No longer content to let its browser drive fleeting traffic to its Netcenter home page, Netscape Communications is padding the nest with free e-mail from USA.NET and a co-branded search service to protect and build on its millions of daily Web visits.
Thanks largely to its 70-million-strong installed base of client browser software -- Navigator and Communicator -- Netscape's home page has been among the most visited on the Web for several years. The hits come because many Navigator users use Netscape-linked buttons on the browser interface or leave Netscape as the default home page.
But until now, Netscape has pointed many of those 24 million monthly visitors quickly away to such partner sites as Yahoo, Excite, and other popular search and portal destinations. Netscape now wants to keep the hits that its site receives, and attract even more, by offering many of the same services that browser users leave Netcenter for.
Netscape, in effect, is no longer happy to be a middleman on the Web. The important end goal for Netscape is to create as much revenue from page impressions and coincident banner advertisements as possible. And free e-mail, it turns out, generates scads of page hits as users return frequently to send and receive messages.
On Wednesday, the company detailed a series of services and revamping of the interface on its Netcenter consumer portal site to appear in a series of home page upgrades during the next 60 days.
Before July, a new service, Netscape WebMail by USA.NET, will offer a free, Web-based e-mail account to any Netcenter visitor, much in the same way as other free services, such as Microsoft's Hotmail and Yahoo.
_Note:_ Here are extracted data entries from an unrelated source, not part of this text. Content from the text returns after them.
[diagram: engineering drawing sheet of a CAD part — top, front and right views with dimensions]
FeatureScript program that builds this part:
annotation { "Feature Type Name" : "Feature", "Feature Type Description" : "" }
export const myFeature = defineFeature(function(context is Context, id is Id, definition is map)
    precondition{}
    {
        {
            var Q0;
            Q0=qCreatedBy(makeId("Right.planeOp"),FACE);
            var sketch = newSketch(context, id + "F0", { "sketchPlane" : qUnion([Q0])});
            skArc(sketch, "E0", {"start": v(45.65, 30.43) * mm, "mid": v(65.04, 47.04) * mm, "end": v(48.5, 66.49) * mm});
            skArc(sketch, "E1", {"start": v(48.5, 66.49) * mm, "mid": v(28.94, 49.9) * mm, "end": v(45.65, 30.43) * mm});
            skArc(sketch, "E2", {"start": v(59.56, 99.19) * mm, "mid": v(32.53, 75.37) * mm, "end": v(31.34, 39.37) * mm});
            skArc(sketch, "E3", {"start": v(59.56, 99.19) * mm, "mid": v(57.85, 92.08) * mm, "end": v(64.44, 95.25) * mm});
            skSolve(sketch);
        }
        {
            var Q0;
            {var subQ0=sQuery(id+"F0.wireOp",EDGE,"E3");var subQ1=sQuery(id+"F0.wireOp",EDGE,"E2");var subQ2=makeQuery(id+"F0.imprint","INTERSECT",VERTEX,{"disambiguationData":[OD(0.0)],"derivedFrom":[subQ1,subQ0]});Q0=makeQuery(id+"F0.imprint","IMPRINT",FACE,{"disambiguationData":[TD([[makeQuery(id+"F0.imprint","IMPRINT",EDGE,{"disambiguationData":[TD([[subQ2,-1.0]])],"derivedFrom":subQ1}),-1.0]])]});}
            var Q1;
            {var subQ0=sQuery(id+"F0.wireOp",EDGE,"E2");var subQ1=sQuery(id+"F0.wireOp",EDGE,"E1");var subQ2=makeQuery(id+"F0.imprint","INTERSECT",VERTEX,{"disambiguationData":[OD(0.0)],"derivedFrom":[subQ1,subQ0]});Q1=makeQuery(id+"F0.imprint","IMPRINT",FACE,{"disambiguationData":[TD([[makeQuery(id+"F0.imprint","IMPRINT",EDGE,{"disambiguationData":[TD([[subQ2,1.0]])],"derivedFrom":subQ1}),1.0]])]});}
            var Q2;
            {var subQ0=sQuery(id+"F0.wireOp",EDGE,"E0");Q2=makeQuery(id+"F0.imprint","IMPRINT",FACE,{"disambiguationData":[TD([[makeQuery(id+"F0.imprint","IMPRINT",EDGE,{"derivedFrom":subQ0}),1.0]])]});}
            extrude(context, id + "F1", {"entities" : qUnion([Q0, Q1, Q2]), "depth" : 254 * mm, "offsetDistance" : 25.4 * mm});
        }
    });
WebMail will use Netscape's own technology for its Netcenter Member Directory, and other facets of Netcenter, but the e-mail service will be built on Colorado Springs, Colo.-based USA.NET's NetAddress technology. This despite the fact that Netscape offers a standards-based e-mail server and is expected to announce a highly scaling e-mail server upgrade with its Apollo launch in coming months.
Netscape is also negotiating with search sites to provide a Netscape-branded search facility within the cyber-confines of Netcenter, said Mike Homer, executive vice president and general manager of Netscape's Web site division.
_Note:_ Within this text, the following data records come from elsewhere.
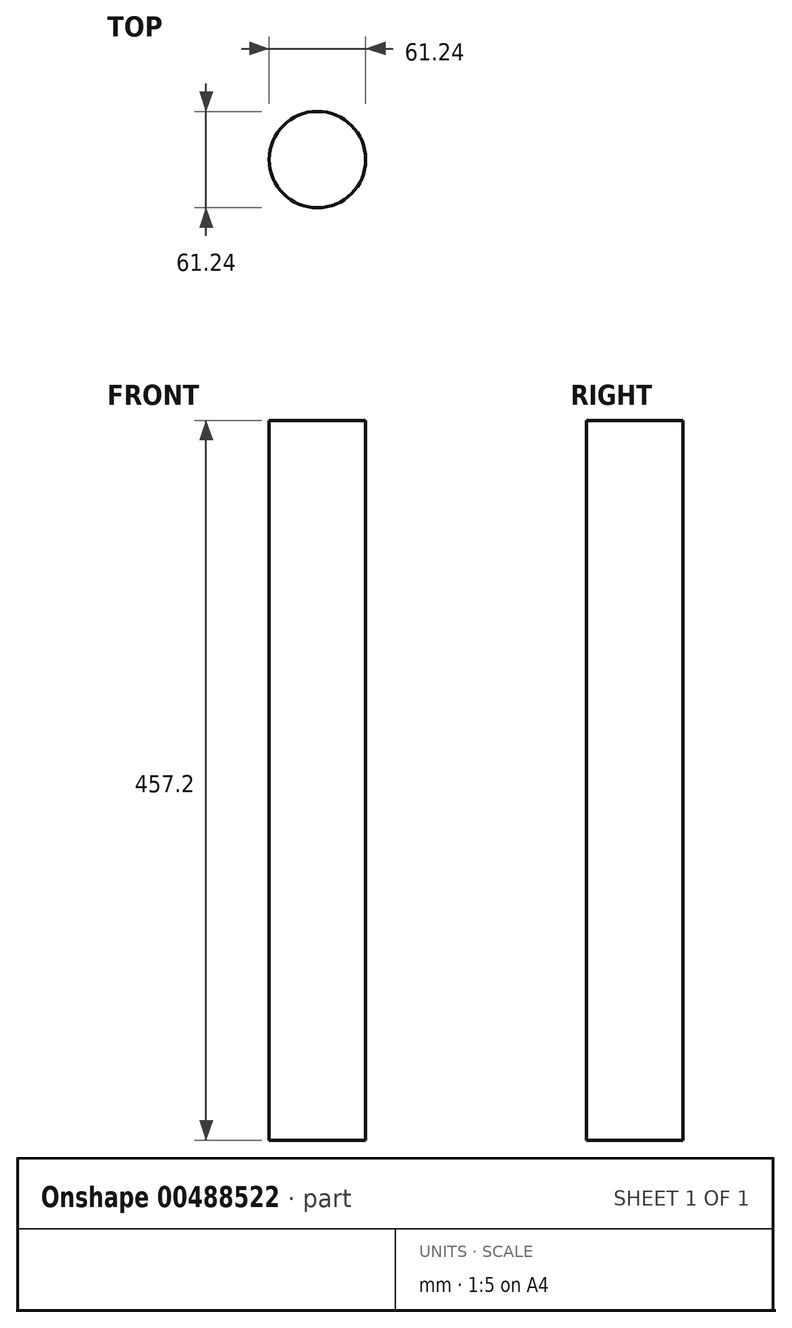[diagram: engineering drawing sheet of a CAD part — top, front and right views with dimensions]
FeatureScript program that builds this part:
annotation { "Feature Type Name" : "Feature", "Feature Type Description" : "" }
export const myFeature = defineFeature(function(context is Context, id is Id, definition is map)
    precondition{}
    {
        {
            var Q0;
            Q0=qCreatedBy(makeId("Top.planeOp"),FACE);
            var sketch = newSketch(context, id + "F0", { "sketchPlane" : qUnion([Q0])});
            skCircle(sketch, "E0", {"center": v(0, 0) * mm, "radius": 30.62 * mm});
            skSolve(sketch);
        }
        {
            var Q0;
            Q0=sQuery(id+"F0.wireOp",EDGE,"E0");
            extrude(context, id + "F1", {"bodyType" : ToolBodyType.SURFACE, "surfaceEntities" : qUnion([Q0]), "depth" : 457.2 * mm});
        }
    });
"It will be an Internet-branded search [engine] to make it the search of choice for Netscape users. The partner could get some branding, but it will remain primarily a Netscape branded service," Homer said in a teleconference with reporters.
Moreover, Netscape also plans in coming weeks to more tightly couple its browser interface with its Netcenter offerings. Netcenter services will still be usable by rival Microsoft Internet Explorer users, but the access to the services may be easier for Navigator users, Homer said.
"Now that we give the browser away for free, we'll use it to bring users back to Netcenter," Homer said. "Now that we have all the services that the other portal sites do, all the pieces are in place. We're sure we'll generate a tremendous amount of traffic between our search engine and the client integration. We believe that by integrating [the client] with Netcenter that we will win."
Specifically, when the new Netcenter with WebMail launches, it will include:
--a new personalization service;
--a simplified opening page;
--e-mail notification on users' personal pages; and
--a summary inbox to view messages.
These e-mail services will augment Netscape's current In-Box Direct service, which automates personalised links to specific outside Web content services.
Netscape said it sought the partnership with USA.NET because of the level of service the company provides to e-mail users. Netscape's new service will offer address book synchronization; save draft; spell check; message search; global vacation auto-response; and some filtering capabilities. Additional services will include virus scanning; foreign language translation; integrated message forwarding to e-mail, fax, and pager; mail collection from multiple e-mail accounts; and POP3 mailboxes for offline management, Netscape said.